───── Input records

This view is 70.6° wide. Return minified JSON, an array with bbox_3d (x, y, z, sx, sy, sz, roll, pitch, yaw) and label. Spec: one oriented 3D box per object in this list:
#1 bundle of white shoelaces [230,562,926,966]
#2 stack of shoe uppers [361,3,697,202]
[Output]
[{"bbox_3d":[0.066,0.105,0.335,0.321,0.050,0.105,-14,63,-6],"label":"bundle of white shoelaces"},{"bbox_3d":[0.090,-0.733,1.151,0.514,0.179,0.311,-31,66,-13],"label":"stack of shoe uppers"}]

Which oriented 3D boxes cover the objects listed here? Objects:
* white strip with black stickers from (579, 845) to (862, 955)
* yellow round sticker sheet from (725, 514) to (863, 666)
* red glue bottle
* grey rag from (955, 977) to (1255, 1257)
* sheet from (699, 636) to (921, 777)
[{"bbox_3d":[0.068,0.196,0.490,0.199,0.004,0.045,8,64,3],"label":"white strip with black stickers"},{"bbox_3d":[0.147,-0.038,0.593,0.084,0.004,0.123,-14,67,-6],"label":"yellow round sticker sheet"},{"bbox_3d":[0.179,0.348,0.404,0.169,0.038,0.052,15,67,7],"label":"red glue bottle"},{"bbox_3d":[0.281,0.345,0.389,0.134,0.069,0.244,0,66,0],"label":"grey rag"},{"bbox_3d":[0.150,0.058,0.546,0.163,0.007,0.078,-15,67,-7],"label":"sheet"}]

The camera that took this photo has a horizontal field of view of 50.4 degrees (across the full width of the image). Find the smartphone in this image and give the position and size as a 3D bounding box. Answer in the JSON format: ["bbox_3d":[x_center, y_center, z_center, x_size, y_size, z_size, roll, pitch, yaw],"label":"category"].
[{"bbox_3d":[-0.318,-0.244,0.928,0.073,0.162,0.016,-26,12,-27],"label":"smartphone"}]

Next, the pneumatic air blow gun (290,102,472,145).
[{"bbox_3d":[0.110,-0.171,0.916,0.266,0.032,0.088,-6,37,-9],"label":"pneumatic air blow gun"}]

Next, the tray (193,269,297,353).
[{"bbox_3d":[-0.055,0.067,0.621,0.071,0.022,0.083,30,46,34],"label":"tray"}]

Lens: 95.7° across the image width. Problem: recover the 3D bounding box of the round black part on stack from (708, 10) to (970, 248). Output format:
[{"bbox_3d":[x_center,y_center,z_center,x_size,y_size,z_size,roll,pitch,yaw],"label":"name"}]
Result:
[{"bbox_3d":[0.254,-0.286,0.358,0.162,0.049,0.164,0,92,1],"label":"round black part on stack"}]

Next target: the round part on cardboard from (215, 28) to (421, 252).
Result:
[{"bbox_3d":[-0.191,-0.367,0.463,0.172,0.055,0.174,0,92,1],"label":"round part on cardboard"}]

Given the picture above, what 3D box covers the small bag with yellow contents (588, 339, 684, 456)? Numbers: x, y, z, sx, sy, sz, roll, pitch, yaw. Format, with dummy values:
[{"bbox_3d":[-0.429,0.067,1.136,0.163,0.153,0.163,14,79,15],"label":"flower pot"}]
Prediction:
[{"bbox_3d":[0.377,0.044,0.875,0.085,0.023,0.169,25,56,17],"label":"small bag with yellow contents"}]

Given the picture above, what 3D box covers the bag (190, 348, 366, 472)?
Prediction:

──────────

### What the task asks
Would you output the whole listing exactly as written?

### Your solution
This view is 70.6° wide. Return minified JSON, an array with bbox_3d (x, y, z, sx, sy, sz, roll, pitch, yaw) and label. Spec: one oriented 3D box per object in this list:
#1 bundle of white shoelaces [230,562,926,966]
#2 stack of shoe uppers [361,3,697,202]
[Output]
[{"bbox_3d":[0.066,0.105,0.335,0.321,0.050,0.105,-14,63,-6],"label":"bundle of white shoelaces"},{"bbox_3d":[0.090,-0.733,1.151,0.514,0.179,0.311,-31,66,-13],"label":"stack of shoe uppers"}]

Which oriented 3D boxes cover the objects listed here? Objects:
* white strip with black stickers from (579, 845) to (862, 955)
* yellow round sticker sheet from (725, 514) to (863, 666)
* red glue bottle
* grey rag from (955, 977) to (1255, 1257)
* sheet from (699, 636) to (921, 777)
[{"bbox_3d":[0.068,0.196,0.490,0.199,0.004,0.045,8,64,3],"label":"white strip with black stickers"},{"bbox_3d":[0.147,-0.038,0.593,0.084,0.004,0.123,-14,67,-6],"label":"yellow round sticker sheet"},{"bbox_3d":[0.179,0.348,0.404,0.169,0.038,0.052,15,67,7],"label":"red glue bottle"},{"bbox_3d":[0.281,0.345,0.389,0.134,0.069,0.244,0,66,0],"label":"grey rag"},{"bbox_3d":[0.150,0.058,0.546,0.163,0.007,0.078,-15,67,-7],"label":"sheet"}]

The camera that took this photo has a horizontal field of view of 50.4 degrees (across the full width of the image). Find the smartphone in this image and give the position and size as a 3D bounding box. Answer in the JSON format: ["bbox_3d":[x_center, y_center, z_center, x_size, y_size, z_size, roll, pitch, yaw],"label":"category"].
[{"bbox_3d":[-0.318,-0.244,0.928,0.073,0.162,0.016,-26,12,-27],"label":"smartphone"}]

Next, the pneumatic air blow gun (290,102,472,145).
[{"bbox_3d":[0.110,-0.171,0.916,0.266,0.032,0.088,-6,37,-9],"label":"pneumatic air blow gun"}]

Next, the tray (193,269,297,353).
[{"bbox_3d":[-0.055,0.067,0.621,0.071,0.022,0.083,30,46,34],"label":"tray"}]

Lens: 95.7° across the image width. Problem: recover the 3D bounding box of the round black part on stack from (708, 10) to (970, 248). Output format:
[{"bbox_3d":[x_center,y_center,z_center,x_size,y_size,z_size,roll,pitch,yaw],"label":"name"}]
Result:
[{"bbox_3d":[0.254,-0.286,0.358,0.162,0.049,0.164,0,92,1],"label":"round black part on stack"}]

Next target: the round part on cardboard from (215, 28) to (421, 252).
Result:
[{"bbox_3d":[-0.191,-0.367,0.463,0.172,0.055,0.174,0,92,1],"label":"round part on cardboard"}]

Given the picture above, what 3D box covers the small bag with yellow contents (588, 339, 684, 456)? Numbers: x, y, z, sx, sy, sz, roll, pitch, yaw. Format, with dummy values:
[{"bbox_3d":[-0.429,0.067,1.136,0.163,0.153,0.163,14,79,15],"label":"flower pot"}]
Prediction:
[{"bbox_3d":[0.377,0.044,0.875,0.085,0.023,0.169,25,56,17],"label":"small bag with yellow contents"}]

Given the picture above, what 3D box covers the bag (190, 348, 366, 472)?
Prediction:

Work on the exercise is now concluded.